İnsana kim irade vermiş ise o, bu hakkı yaratıcı, yaratan irade vermiş ki, akılla, bilgiyle bu iradeyi desteklemişki insan da genel olarak iman etmeyi seçsede tekil olarak inanmamayı da, dinin fıkıh kurallarına değil Tanrıya inanmayı da seçebilmektedir. Bu seçimlerinden dolayı insanı kim yargılayacaktır, sorun burada başlamaktadır! Kim imanlı kim imansız, kim ne kadar imanlı, ne kadar imansız, iman ahlaka ve adalete neden olmalımıdır, imansızlar ahlaklı olabilirlermidir, iman terazisi kimin elinde, olmalıdır??Bu sorulara hepimiz zihinsel cevaplar arayalım, bulamadık mı başka kaynaklara baş duralım… Biz bu yazımızda ateistlik ve dindarlık üzerine durmaya çalışacağız… Haydi gelin birlikte duralım…
Sence kim iman terazisini elinde tutabilir ki, şeyhmi, imam mı, sen mi, ben mi? Bana göre sadece Allah, Türkçesi Tanrı O, her neyse bize kendini bildirdiği kadar bilebildiğimizdir, biz bildiğimiz kadar inanır, bilemediğimiz takdirde gabya inanırız… Biz ahrette ilahi ölçülerle, hesap görülecegine inanırız ve iyi yaşamaya çalışırız… Ölçü tartı ilahi hesap günündedir, beni ve inanan başka birini, ateist olduğunu söyleyen yek digerini, bir fani ne kadar inandığımız, ne kadar inanmadığımız konusunda dini acıdan da yargılayamaz, hele hele modern hukuk sisteminin geçerli olduğu zamanlarda hiç yargılayamaz… Bu kanaatimizden sonra insanların birbirini yargılaması ve inanmak, inanmamakla veya ben çok inanıyorum, sen daya zayıf imanlısın, yargımla, suçlaması üzerine yazımıza devam edelim…
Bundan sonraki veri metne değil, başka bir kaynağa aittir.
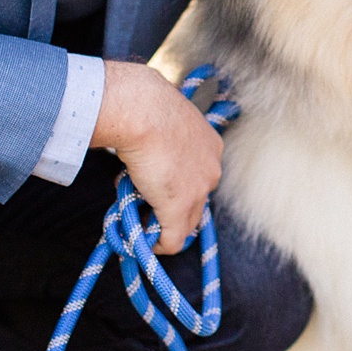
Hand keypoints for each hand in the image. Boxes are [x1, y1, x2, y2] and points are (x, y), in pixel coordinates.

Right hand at [90, 61, 222, 253]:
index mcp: (210, 145)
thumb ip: (161, 139)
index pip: (200, 177)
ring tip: (138, 217)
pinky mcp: (180, 208)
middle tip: (145, 206)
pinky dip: (157, 245)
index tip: (156, 187)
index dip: (178, 186)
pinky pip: (172, 240)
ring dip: (162, 225)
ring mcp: (199, 191)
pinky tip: (142, 240)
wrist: (143, 110)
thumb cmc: (145, 105)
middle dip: (171, 209)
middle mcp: (212, 169)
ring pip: (186, 224)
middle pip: (197, 203)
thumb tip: (142, 150)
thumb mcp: (163, 120)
Şu ateistmiş Tanrının yok olduğunu iddia ediyormuş yazık, günah aman duyulmasın başkasıda örnek alır, ne yazık ki artık duyuruluyor… Digeride imansızlığı keşfetmiş, ya bu kadar insan inanıyor, Tanrının var olduğunu iddia ediyor, yok ki, nasıl yok ispatla yokluğunu, yokluk nasıl ispat edilir ki, sen var olduğunu iddia ediyorsun, varlığını ispat et, delilin yokluğu, yoklugun delili degildir! Öbürü bulunca gel, sen buluncuya kadar belki bende bulunmadığını ispat ederim gibi tartışmalar eskiden kitaplarda devam ederdi, şimdi sosyal medyada ve internet sitelerinde devam ediyor. Öte yandan biz imanlılar, zaten delil bulunsa inanıp inanmama iradesi ortadan kalkar, iş sınav olmaktan çıkar, herkes inanır… Bu tartışma eninde sonunda kısır dönğüye baglanır, kimi kainattaki düzeni delil gösterir, kimi maddenin potansiyeli bu evreni yapmış olabilir der… Bende derim ki!!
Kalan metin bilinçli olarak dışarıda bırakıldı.